My plan was to join the night tour of Malinta Tunnel lateral tunnels. But that was canceled since it was raining and the other guests at the hotel decided not to push through. So let's just say I got to sleep early that night.
The next day, I was off to more exploration. I finally got to visit Kindley Airfield near the tail of Corregidor Island. It's the site of the infamous Jabidah Massacre which saw dozens of young Muslim trainees slaughtered to protect a military secret. It would have been lost in history had one of the youth not survived to tell the tale.

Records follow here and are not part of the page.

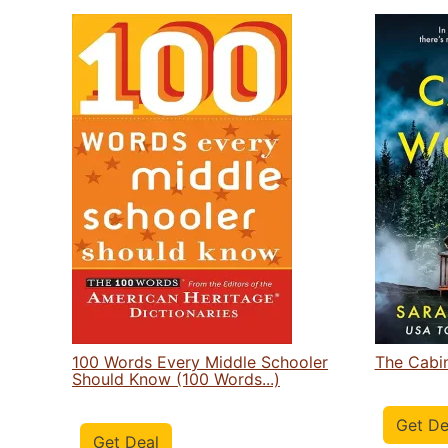
100 Words Every Middle Schooler
The Cabi
Should Know (100 Words...)
Get De
Get Deal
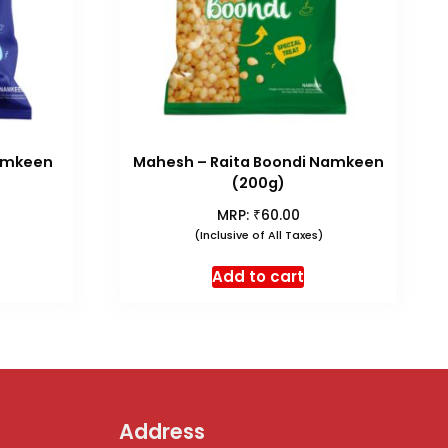
amkeen
Mahesh – Raita Boondi Namkeen
(200g)
₹
MRP:
60.00
(Inclusive of All Taxes)
Add to cart
Address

There was one gun battery with its guns still intact. And that's Battery Cheney. But to get to it, you have to hike a bit and you'll have to go through some tall grass. But that was fine with me. It also reminded me of Grubbs and Crockett.
On the way there, you'll see some Japanese caves by the beach. there are many of these holes all over Corregidor which the Japanese built to protect themselves from attack.
Anyway, I decided to push through with my Malinta Tunnel tour now that it wasn't raining. Even if you do it during the daytime, the place is pitch black. So you could imagine what the soldiers and their families had to go through during the war, especially when there was no power.
It was a good thing I was wearing a hard hat since I bumped my head several times! Some of the tunnels are really narrow and low, especially those which were damaged during the liberation of Corregidor. We got to visit the hospital as well. My guide pointed to a large wooden door with grills which served as a prison for those caught stealing the guns.
The overnight trip was really fun and most definitely worth it. I want to come back again to explore more of the island. Maybe they could establish more trails which people could visit. And I hope Sun Cruises opens up more ferry schedules so that people could visit the island anytime they want.